Al-Hakim berkata, “kedudukan tafsir sahabat yang menyaksikan wahyu dan turunnya Al-Quran adalah marfu’. Tafsir tersebut mempunyai kedudukan sebagaimana kedudukan hadis Nabi yang silsilahnya sampai kepada Nabi. Karena itu tafsir sahabat termasuk ma’tsur.”
Adapun tentang kedudukan tafsir tabi’in, ada perbedaan pendapat. Sebagian ulama ada yang berpendapat bahwa tafsir tabi’in itu termasuk tafsir ma’tsur karena sebagian besar pengambilannya secara umum dari sahabat. Sebagian ulama berpendapat bahwa tafsir tabi’in termasuk tafsir dengan ra’yuatau akal, dengan pengertian bahwa kedudukannya sama dengan kedudukan para mufassir lainnya (selain Nabi dan Sahabat). Mereka menafsirkan Al-Quran sesuai dengan kaidah-kaidah bahasa Arab tidak berdasarkan pertimbangan dari atsar (hadis).
            2.      Bentuk-bentuk tafsir bil ra’yi
Al-tafsir bi al-ra’yi terbagi dalam dua bagian yaitu
a.    Tafsir mahmud (terpuji)
Tafsirmahmud ialah tafsir yang sesuai dengan tujuan syara’, jauh dari kejahilan dan kesesatan, sejalan dengan kaidah-kaidah bahasa Arab serta berpegang pada uslub-uslubnya dalam memahami teks Al-Qur’an. Barangsiapa menafsirkan Al-Qur’an menurut ra’yunya dengan memperhatikan ketentuan-ketentuan tersebut dengan berpegang pada makna-makna Al-qur’an maka penafsirannya dapatdiambil serta patut dinamai dengan tafsir mahmud atau tafsir masyru (berdasarkan syari’at).

_Data_:
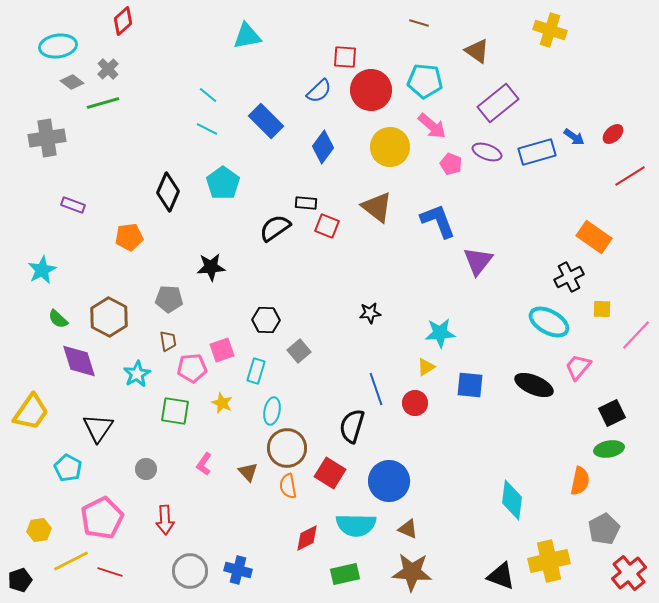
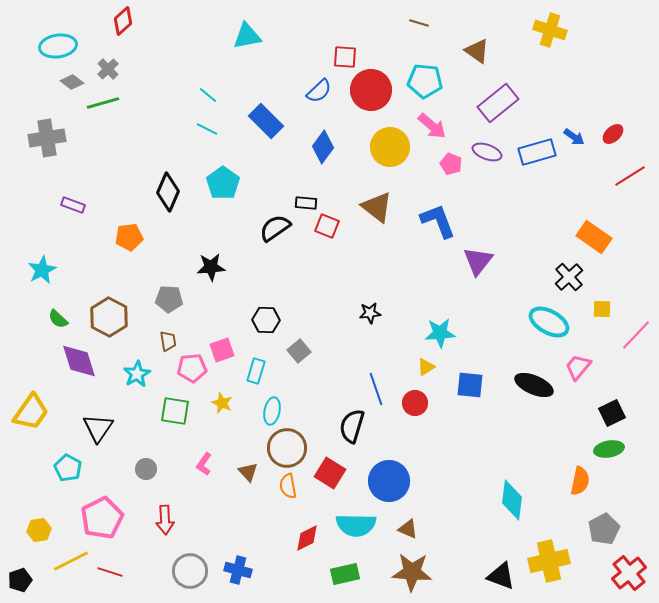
black cross at (569, 277): rotated 16 degrees counterclockwise
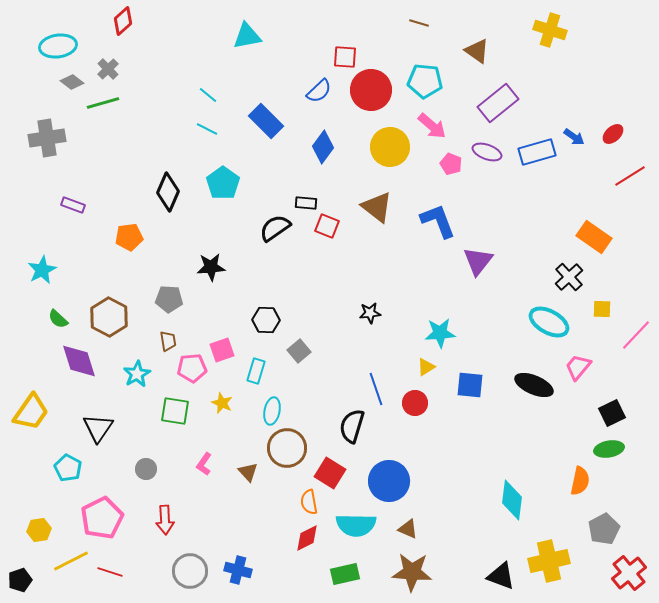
orange semicircle at (288, 486): moved 21 px right, 16 px down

_Latihan_:
A: Salin dengan persis bagian kutipan tentang tafsir yang dimulai dengan kata-kata yang memuat "Adapun tentang kedudukan" dan berakhir pada "Tafsir mahmud (terpuji)".
B: Menurut Al-Hakim dalam kutipan tentang tafsir, apa kedudukan tafsir sahabat yang menyaksikan wahyu dan turunnya Al-Quran?

_Kunci Jawaban_:
A:
Adapun tentang kedudukan tafsir tabi’in, ada perbedaan pendapat. Sebagian ulama ada yang berpendapat bahwa tafsir tabi’in itu termasuk tafsir ma’tsur karena sebagian besar pengambilannya secara umum dari sahabat. Sebagian ulama berpendapat bahwa tafsir tabi’in termasuk tafsir dengan ra’yuatau akal, dengan pengertian bahwa kedudukannya sama dengan kedudukan para mufassir lainnya (selain Nabi dan Sahabat). Mereka menafsirkan Al-Quran sesuai dengan kaidah-kaidah bahasa Arab tidak berdasarkan pertimbangan dari atsar (hadis).
            2.      Bentuk-bentuk tafsir bil ra’yi
Al-tafsir bi al-ra’yi terbagi dalam dua bagian yaitu
a.    Tafsir mahmud (terpuji)

B: Marfu’.